好像一回想这些事,头就会疼,就像是有人故意不要自己想起来,上午她突然睡过去的时候发生了什么,昨晚被韩奕抱回房间后又发生了什么,她什么也想不起来了。

        其实真正让宋涟礼笃定自己猜想的是昨晚与约尔逊分开后敲他房门的那一段,她当时命名听到了约尔逊的声音,可又在下一秒在走廊遇到约尔逊,这说明船上不止一个约尔逊。

        她回想起和韩奕的聊天,好像一提到自己的丈夫他就会生气,宋涟礼抿了抿唇,虚弱地开口:“你不要碰我,我不想被杰弗里以外的人碰。”

        韩奕嗤笑一声,得寸进尺地用手掐住她胳膊上的软r0U:“陈嘉源不是说看到你老公了吗,他怎么不来找你,不会不要你了吧?”

        像恐吓小孩子说“你妈妈不要你了”一样幼稚,宋涟礼抖开他的手,与他拌嘴:“关你什么事?”

        但自己脑袋还在疼,腿也发软,刚离开韩奕的搀扶就腿软着下坠,最后只能咬牙又恳求韩奕:“你扶我一下,我腿软。”

        “你当我是你的护工吗?”他嘴上这么说,但还是动手扶住她。

        宋涟礼也m0清了韩奕对她的态度,韩奕似乎对她有微弱的好感,至少会在一些事上顺着她,杰弗里不在身边,他至少是可以依靠的人。

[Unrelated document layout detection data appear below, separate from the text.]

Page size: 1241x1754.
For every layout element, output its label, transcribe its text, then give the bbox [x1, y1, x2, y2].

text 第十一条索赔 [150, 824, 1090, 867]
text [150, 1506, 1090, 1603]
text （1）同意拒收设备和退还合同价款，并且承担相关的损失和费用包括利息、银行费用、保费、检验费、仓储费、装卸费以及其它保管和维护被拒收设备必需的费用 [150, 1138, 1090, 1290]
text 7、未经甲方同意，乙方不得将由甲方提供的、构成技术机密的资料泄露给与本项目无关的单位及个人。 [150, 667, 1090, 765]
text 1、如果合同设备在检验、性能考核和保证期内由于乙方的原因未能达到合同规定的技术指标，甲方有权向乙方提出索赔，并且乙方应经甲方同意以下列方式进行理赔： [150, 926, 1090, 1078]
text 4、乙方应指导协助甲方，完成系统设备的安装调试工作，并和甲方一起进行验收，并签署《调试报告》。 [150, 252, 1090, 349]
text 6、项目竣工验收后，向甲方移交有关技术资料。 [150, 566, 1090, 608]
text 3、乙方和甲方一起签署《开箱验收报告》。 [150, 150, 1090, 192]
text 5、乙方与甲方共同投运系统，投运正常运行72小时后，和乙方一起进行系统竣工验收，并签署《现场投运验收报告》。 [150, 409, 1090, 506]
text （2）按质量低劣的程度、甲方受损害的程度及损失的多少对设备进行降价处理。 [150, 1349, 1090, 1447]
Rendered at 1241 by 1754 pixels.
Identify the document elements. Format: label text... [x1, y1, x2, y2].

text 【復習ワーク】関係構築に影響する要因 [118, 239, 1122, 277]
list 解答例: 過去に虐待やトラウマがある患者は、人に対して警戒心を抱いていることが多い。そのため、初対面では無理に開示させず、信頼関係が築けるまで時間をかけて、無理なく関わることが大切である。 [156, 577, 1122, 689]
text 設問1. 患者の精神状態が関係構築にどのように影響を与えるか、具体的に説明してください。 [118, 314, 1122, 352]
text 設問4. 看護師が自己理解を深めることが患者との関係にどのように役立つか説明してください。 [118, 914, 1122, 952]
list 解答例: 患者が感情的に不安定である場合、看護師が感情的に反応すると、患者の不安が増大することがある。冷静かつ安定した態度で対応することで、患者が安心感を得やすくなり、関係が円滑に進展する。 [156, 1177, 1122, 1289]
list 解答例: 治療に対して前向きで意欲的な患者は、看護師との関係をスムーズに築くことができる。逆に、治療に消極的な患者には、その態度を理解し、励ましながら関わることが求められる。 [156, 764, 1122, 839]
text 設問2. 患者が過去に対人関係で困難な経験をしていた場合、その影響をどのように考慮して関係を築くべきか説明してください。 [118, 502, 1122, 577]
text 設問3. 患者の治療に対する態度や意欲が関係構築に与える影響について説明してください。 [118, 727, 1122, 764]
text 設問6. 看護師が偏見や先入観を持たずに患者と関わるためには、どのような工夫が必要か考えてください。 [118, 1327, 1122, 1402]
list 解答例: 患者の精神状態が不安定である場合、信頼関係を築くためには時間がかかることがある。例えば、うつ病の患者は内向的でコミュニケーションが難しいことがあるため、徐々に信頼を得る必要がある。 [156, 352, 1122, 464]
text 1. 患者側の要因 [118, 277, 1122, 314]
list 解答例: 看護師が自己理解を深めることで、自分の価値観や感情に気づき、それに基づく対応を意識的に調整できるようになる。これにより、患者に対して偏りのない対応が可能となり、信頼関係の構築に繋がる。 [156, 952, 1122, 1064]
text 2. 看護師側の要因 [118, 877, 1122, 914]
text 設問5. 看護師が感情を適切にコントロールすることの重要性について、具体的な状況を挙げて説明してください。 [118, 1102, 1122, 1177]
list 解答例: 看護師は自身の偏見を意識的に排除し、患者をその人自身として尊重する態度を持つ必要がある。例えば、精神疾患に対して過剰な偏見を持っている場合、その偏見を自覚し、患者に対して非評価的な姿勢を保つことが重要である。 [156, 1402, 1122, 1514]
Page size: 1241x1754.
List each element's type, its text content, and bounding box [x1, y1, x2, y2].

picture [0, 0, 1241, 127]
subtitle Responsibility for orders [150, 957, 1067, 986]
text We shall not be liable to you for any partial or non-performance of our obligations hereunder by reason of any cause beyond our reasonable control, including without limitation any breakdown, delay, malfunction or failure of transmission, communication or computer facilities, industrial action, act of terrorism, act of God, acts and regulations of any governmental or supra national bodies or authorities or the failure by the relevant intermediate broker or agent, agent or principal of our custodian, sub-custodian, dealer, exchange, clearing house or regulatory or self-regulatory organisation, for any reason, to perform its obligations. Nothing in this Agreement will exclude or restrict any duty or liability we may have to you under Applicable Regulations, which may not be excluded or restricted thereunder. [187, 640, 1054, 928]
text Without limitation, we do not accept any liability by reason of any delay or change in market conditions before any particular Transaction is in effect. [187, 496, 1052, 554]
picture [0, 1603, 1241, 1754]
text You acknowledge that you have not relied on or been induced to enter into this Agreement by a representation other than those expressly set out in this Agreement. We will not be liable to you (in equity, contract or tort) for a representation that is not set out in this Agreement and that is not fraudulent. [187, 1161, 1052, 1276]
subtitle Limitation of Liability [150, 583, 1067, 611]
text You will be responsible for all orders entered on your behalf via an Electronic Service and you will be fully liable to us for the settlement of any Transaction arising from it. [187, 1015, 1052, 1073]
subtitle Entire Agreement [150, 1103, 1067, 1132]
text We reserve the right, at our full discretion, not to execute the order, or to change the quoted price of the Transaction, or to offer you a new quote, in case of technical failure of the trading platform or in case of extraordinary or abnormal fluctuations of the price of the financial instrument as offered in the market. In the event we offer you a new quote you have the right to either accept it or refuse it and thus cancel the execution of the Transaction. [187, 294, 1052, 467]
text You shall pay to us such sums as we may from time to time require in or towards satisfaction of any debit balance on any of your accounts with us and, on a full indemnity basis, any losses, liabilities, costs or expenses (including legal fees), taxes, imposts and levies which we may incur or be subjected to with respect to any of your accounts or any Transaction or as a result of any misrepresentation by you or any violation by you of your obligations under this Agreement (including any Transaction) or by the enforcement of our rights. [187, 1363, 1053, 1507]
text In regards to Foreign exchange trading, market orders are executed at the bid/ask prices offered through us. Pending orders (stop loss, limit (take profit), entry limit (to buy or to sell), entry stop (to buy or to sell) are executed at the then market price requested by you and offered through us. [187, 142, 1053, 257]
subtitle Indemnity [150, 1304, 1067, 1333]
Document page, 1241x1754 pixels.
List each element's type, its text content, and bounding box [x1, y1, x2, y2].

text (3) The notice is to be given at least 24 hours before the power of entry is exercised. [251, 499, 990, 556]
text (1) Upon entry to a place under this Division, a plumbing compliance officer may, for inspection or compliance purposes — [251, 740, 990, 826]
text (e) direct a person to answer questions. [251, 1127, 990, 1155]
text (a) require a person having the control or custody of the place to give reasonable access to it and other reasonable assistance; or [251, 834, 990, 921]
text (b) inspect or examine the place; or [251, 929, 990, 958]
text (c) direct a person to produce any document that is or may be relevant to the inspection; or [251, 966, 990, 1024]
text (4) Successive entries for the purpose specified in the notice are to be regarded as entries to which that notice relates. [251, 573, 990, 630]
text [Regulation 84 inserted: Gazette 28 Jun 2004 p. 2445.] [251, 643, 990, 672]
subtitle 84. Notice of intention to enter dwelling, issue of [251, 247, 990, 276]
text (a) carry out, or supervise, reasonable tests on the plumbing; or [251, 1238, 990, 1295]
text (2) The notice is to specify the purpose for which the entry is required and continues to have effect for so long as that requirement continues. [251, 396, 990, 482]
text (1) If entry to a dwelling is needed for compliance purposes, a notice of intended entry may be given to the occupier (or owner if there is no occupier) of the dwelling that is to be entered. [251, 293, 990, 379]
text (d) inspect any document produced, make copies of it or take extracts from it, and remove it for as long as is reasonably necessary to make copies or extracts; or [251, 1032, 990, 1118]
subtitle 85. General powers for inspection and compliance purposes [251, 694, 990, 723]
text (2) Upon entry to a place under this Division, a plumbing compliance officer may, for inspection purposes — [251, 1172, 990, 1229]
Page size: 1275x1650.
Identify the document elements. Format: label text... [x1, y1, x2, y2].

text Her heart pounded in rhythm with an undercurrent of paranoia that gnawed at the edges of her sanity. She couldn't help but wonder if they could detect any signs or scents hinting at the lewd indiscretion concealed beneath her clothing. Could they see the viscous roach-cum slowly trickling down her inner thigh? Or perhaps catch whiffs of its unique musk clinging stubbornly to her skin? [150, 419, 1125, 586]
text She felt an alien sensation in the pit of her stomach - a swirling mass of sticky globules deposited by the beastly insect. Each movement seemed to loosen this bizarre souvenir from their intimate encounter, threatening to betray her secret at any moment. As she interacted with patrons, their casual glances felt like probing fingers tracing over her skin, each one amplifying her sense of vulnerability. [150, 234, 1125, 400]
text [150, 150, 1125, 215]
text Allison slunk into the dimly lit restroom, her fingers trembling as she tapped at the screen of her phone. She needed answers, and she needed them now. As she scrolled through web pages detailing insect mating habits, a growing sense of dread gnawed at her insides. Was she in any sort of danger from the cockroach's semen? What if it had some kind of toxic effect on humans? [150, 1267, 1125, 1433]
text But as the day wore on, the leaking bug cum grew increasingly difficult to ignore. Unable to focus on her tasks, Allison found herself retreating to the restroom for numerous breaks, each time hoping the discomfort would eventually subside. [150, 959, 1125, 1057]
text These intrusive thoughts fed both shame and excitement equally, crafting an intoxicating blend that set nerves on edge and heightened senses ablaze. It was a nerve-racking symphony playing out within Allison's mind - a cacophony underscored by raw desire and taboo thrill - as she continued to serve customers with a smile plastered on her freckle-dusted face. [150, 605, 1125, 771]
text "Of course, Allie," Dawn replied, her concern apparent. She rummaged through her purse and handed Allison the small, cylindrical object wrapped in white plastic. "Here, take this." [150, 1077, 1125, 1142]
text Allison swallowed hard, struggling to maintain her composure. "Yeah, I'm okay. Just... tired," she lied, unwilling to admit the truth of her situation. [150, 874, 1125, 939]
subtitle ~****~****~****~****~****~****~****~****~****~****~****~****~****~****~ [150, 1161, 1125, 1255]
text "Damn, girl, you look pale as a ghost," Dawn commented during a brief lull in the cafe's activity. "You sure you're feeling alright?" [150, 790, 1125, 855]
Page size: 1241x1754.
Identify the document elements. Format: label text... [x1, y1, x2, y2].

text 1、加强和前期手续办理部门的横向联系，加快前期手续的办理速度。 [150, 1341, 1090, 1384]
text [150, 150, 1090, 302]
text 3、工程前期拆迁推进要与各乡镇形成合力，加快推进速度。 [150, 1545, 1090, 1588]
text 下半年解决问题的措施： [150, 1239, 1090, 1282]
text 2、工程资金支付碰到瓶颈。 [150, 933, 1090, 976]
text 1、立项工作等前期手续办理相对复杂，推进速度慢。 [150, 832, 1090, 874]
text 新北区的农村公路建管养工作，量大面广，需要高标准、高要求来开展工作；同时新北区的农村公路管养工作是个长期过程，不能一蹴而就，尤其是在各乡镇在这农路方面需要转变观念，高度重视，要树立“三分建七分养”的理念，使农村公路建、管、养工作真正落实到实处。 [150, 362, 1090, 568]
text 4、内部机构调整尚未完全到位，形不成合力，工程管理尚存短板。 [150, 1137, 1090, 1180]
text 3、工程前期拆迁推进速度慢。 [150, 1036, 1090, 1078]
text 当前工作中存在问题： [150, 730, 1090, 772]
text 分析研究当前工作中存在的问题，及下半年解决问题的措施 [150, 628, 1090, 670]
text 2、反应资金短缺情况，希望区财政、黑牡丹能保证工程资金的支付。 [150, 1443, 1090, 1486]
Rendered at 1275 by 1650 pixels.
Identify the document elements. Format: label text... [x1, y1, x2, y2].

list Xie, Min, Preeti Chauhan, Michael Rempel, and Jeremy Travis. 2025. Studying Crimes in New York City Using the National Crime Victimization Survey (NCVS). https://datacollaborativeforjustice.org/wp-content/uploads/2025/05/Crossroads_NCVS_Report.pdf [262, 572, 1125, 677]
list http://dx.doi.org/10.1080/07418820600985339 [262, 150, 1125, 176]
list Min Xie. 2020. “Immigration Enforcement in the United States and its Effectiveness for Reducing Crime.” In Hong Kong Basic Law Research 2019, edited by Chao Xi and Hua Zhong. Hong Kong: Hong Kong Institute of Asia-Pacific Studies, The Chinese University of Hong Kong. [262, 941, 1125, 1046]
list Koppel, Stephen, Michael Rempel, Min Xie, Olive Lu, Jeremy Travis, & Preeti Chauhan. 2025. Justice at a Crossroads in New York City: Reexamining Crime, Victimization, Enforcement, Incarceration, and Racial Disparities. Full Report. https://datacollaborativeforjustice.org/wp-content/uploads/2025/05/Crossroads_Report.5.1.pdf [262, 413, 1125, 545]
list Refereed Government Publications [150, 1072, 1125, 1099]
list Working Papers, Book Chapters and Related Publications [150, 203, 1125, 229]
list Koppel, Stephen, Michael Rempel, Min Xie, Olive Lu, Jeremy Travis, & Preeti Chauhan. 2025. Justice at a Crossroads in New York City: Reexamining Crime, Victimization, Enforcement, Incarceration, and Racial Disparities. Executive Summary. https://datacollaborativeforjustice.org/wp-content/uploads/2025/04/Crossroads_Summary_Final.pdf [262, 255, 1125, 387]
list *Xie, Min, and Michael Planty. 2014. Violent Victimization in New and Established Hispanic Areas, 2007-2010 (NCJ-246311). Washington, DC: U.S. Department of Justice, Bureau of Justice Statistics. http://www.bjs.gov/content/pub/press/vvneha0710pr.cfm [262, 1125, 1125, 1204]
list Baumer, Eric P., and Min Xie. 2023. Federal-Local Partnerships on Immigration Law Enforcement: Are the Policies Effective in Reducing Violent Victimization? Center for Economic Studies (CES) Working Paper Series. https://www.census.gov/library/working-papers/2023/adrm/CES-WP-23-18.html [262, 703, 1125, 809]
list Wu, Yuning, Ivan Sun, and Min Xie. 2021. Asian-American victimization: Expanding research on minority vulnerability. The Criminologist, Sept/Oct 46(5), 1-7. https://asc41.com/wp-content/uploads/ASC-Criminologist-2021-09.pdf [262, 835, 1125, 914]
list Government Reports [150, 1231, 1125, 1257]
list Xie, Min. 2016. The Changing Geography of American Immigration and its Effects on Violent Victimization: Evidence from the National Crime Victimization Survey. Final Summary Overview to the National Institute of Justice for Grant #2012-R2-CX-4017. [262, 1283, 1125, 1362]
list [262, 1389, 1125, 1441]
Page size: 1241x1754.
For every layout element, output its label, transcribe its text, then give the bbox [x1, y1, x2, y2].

        “终于来了,等你们很久了,今天厨师居然做了中国菜,我听说你跟杰弗里结婚后就在加拿大定居了,很久没有吃过正宗中国菜了吧。”徐雅蕙十分热情地牵起宋涟礼的手,语气熟稔,“你怎么看着这么虚弱,洗个澡洗着凉了?”

        宋涟礼嗫嚅着出声:“没有,只是头又开始疼了。”

        “要吃点药吗亲Ai的,我去给你买?”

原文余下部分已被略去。